Transcribed page contents
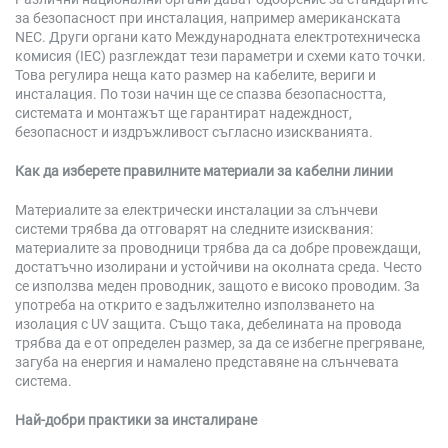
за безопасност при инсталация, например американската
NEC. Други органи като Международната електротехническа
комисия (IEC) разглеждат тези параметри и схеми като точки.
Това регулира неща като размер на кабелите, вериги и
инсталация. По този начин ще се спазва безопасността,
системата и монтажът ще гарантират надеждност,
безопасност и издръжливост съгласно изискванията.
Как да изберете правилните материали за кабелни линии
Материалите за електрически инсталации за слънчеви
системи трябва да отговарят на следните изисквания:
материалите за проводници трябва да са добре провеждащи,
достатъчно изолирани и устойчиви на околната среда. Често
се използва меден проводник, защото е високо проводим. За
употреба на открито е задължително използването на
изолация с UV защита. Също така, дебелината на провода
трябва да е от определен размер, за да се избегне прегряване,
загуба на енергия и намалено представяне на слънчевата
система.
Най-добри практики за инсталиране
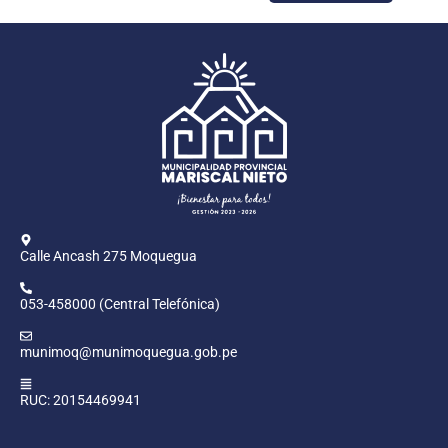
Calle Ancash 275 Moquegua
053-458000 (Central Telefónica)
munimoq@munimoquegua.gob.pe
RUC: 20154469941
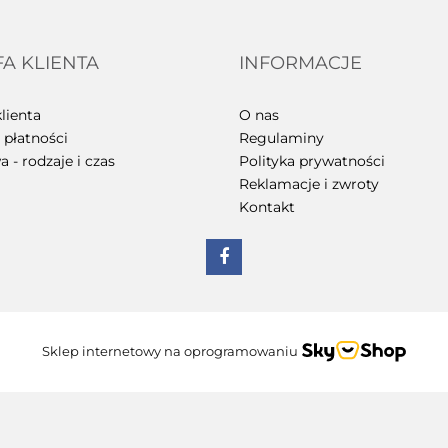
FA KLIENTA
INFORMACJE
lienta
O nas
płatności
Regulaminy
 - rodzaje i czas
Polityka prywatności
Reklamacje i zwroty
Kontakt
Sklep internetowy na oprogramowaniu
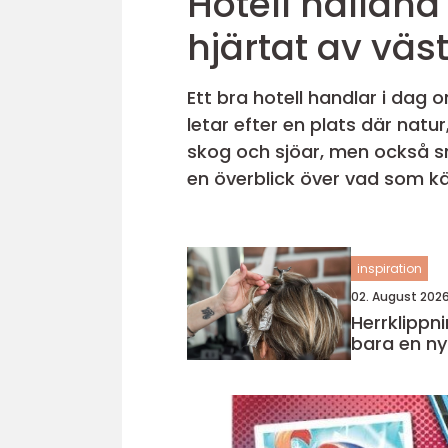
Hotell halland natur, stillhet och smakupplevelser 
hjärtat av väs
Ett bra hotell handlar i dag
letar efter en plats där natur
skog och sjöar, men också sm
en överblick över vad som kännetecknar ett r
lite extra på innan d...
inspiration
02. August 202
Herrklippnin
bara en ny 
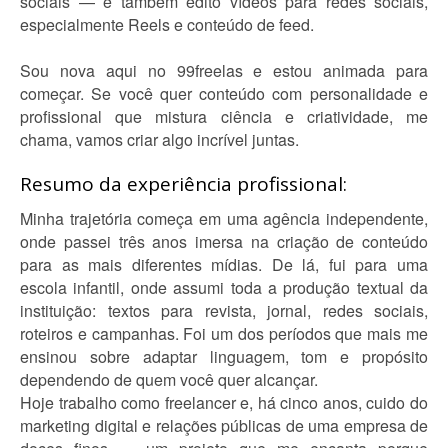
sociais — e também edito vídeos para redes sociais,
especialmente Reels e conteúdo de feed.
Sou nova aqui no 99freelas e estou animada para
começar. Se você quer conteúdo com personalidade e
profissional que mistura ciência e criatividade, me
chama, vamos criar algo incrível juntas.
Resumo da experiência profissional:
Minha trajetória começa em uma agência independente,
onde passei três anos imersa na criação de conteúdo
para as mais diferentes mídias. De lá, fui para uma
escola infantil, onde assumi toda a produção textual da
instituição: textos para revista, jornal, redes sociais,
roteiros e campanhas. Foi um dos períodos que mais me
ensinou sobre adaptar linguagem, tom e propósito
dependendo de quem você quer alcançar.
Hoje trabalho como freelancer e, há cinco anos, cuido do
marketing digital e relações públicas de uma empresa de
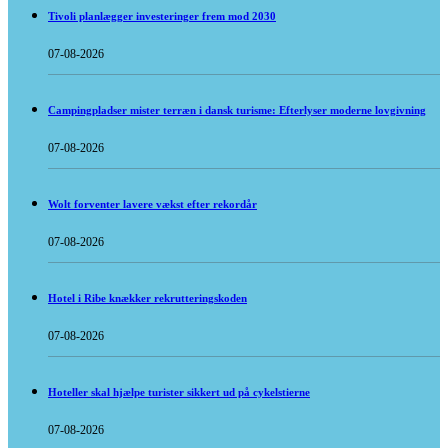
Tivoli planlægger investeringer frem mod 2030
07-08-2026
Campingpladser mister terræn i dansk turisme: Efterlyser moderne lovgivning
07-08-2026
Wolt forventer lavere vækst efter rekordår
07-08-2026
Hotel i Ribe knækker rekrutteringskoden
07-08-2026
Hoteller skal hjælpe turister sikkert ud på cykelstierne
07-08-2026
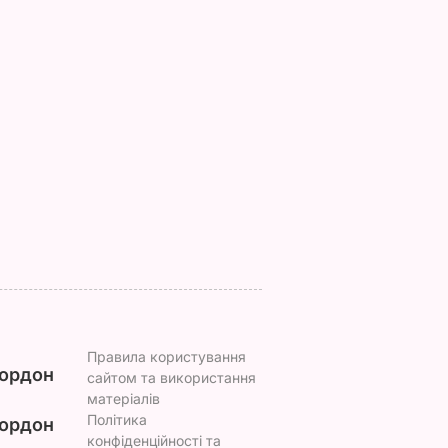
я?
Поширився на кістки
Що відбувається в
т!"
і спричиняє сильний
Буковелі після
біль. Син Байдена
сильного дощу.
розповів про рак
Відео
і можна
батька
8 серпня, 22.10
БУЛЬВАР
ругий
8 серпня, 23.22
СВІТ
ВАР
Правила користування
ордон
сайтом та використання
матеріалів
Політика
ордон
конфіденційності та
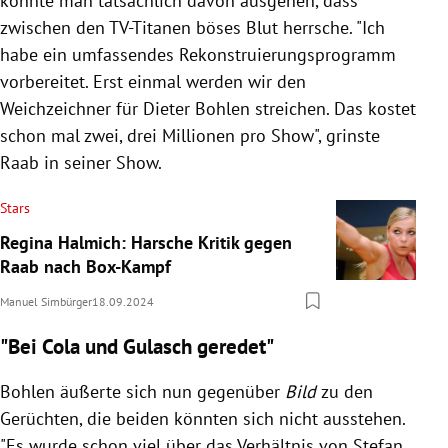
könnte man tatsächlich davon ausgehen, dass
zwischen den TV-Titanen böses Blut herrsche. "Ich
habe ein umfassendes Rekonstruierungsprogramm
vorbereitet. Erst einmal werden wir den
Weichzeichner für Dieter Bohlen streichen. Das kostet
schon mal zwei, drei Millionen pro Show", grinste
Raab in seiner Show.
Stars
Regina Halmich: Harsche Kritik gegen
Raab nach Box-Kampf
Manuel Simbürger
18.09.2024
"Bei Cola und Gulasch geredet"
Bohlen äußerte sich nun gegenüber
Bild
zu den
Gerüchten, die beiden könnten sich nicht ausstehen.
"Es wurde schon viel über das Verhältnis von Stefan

### THE PROBLEM
Rewrite the text of all the entries above, replacing every "07-08-2026" with "08-08-2026" and leaving everything else unchanged. Omit the pictures from your answer.

### REPLY
за безопасност при инсталация, например американската
NEC. Други органи като Международната електротехническа
комисия (IEC) разглеждат тези параметри и схеми като точки.
Това регулира неща като размер на кабелите, вериги и
инсталация. По този начин ще се спазва безопасността,
системата и монтажът ще гарантират надеждност,
безопасност и издръжливост съгласно изискванията.
Как да изберете правилните материали за кабелни линии
Материалите за електрически инсталации за слънчеви
системи трябва да отговарят на следните изисквания:
материалите за проводници трябва да са добре провеждащи,
достатъчно изолирани и устойчиви на околната среда. Често
се използва меден проводник, защото е високо проводим. За
употреба на открито е задължително използването на
изолация с UV защита. Също така, дебелината на провода
трябва да е от определен размер, за да се избегне прегряване,
загуба на енергия и намалено представяне на слънчевата
система.
Най-добри практики за инсталиране
Calle Ancash 275 Moquegua
053-458000 (Central Telefónica)
munimoq@munimoquegua.gob.pe
RUC: 20154469941
FA KLIENTA
INFORMACJE
lienta
O nas
płatności
Regulaminy
 - rodzaje i czas
Polityka prywatności
Reklamacje i zwroty
Kontakt
Sklep internetowy na oprogramowaniu
Hotell halland natur, stillhet och smakupplevelser 
hjärtat av väs
Ett bra hotell handlar i dag
letar efter en plats där natur
skog och sjöar, men också sm
en överblick över vad som kännetecknar ett r
lite extra på innan d...
inspiration
02. August 202
Herrklippnin
bara en ny 
sociais — e também edito vídeos para redes sociais,
especialmente Reels e conteúdo de feed.
Sou nova aqui no 99freelas e estou animada para
começar. Se você quer conteúdo com personalidade e
profissional que mistura ciência e criatividade, me
chama, vamos criar algo incrível juntas.
Resumo da experiência profissional:
Minha trajetória começa em uma agência independente,
onde passei três anos imersa na criação de conteúdo
para as mais diferentes mídias. De lá, fui para uma
escola infantil, onde assumi toda a produção textual da
instituição: textos para revista, jornal, redes sociais,
roteiros e campanhas. Foi um dos períodos que mais me
ensinou sobre adaptar linguagem, tom e propósito
dependendo de quem você quer alcançar.
Hoje trabalho como freelancer e, há cinco anos, cuido do
marketing digital e relações públicas de uma empresa de
Tivoli planlægger investeringer frem mod 2030
08-08-2026
Campingpladser mister terræn i dansk turisme: Efterlyser moderne lovgivning
08-08-2026
Wolt forventer lavere vækst efter rekordår
08-08-2026
Hotel i Ribe knækker rekrutteringskoden
08-08-2026
Hoteller skal hjælpe turister sikkert ud på cykelstierne
08-08-2026
я?
Поширився на кістки
Що відбувається в
т!"
і спричиняє сильний
Буковелі після
біль. Син Байдена
сильного дощу.
розповів про рак
Відео
і можна
батька
8 серпня, 22.10
БУЛЬВАР
ругий
8 серпня, 23.22
СВІТ
ВАР
Правила користування
ордон
сайтом та використання
матеріалів
Політика
ордон
конфіденційності та
könnte man tatsächlich davon ausgehen, dass
zwischen den TV-Titanen böses Blut herrsche. "Ich
habe ein umfassendes Rekonstruierungsprogramm
vorbereitet. Erst einmal werden wir den
Weichzeichner für Dieter Bohlen streichen. Das kostet
schon mal zwei, drei Millionen pro Show", grinste
Raab in seiner Show.
Stars
Regina Halmich: Harsche Kritik gegen
Raab nach Box-Kampf
Manuel Simbürger
18.09.2024
"Bei Cola und Gulasch geredet"
Bohlen äußerte sich nun gegenüber
Bild
zu den
Gerüchten, die beiden könnten sich nicht ausstehen.
"Es wurde schon viel über das Verhältnis von Stefan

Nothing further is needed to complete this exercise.